Das Gebiet war durch Eruptionen in der Inneren Mongolei vor 124 Millionen Jahren, während der Unterkreide, wiederholt von Vulkanasche bedeckt worden. Die feinkörnige Asche konservierte die Lebewesen, die sie begrub, bis ins kleinste Detail. In dem Gebiet wimmelte es von Leben: Millionen von Blättern, Angiospermen (die ältesten bekannten), Insekten, Fischen, Fröschen, Salamandern, Säugetieren, Schildkröten, Eidechsen und Krokodilen, die bis heute entdeckt wurden.
Die wichtigsten Entdeckungen in Liaoning waren eine Vielzahl von gefiederten Dinosaurierfossilien, und ein stetiger Strom neuer Funde füllt das Bild der Dinosaurier-Vogel-Verbindung und ergänzt die Theorien über die evolutionäre Entwicklung von Federn und Flug.
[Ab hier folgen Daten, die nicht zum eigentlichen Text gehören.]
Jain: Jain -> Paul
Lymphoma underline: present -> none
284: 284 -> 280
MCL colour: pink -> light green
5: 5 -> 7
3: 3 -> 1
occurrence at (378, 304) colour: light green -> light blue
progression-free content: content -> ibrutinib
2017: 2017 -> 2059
An einer Elle des Velociraptor mongoliensis wurden Kiemenknöpfe gefunden. Diese sind mit großen, gut entwickelten Sekundärfedern assoziiert.
Verhaltensmerkmale in Form eines Oviraptorosauriers auf seinem Nest zeigten eine weitere Verbindung zu Vögeln. Seine Unterarme waren gefaltet, wie die eines Vogels. Obwohl keine Federn erhalten waren, ist es wahrscheinlich, dass diese vorhanden gewesen wären, um Eier und Jungtiere warm zu halten.
Beweise in Bernstein
Der gefiederte Schwanz eines Nicht-Avialan- (Nicht-Vogel-) Theropoden wurde in mittelkretazischem (∼99 mya) Bernstein aus dem Kachin-Staat, Myanmar (Burma), gefunden. Die BBC beschreibt ihn als "perfekt erhalten". Lida Xing fand ihn auf einem Bernsteinmarkt in Myitkina, Myanmar. Der Bernstein war bereits für Schmuck poliert: der Verkäufer dachte, es handele sich um Pflanzenmaterial. Es handelte sich jedoch um den Schwanz eines gefiederten Dinosauriers von der Größe eines Spatzen. Die Federn waren keine Flugfedern. Dr. Paul Barrett vom Londoner Naturhistorischen Museum nannte das Exemplar ein "schönes Fossil" und beschrieb es als "wirklich seltenes Vorkommen von Wirbeltiermaterial im Bernstein".
Kreidezeit
Im Jahr 2011 wurden Proben von Bernstein entdeckt, die konservierte Federn aus der Kreidezeit enthielten, mit dem Nachweis, dass sie sowohl von Dinosauriern als auch von Vögeln stammten. Erste Analysen deuten darauf hin, dass einige der Federn zur Isolierung und nicht zum Fliegen verwendet wurden.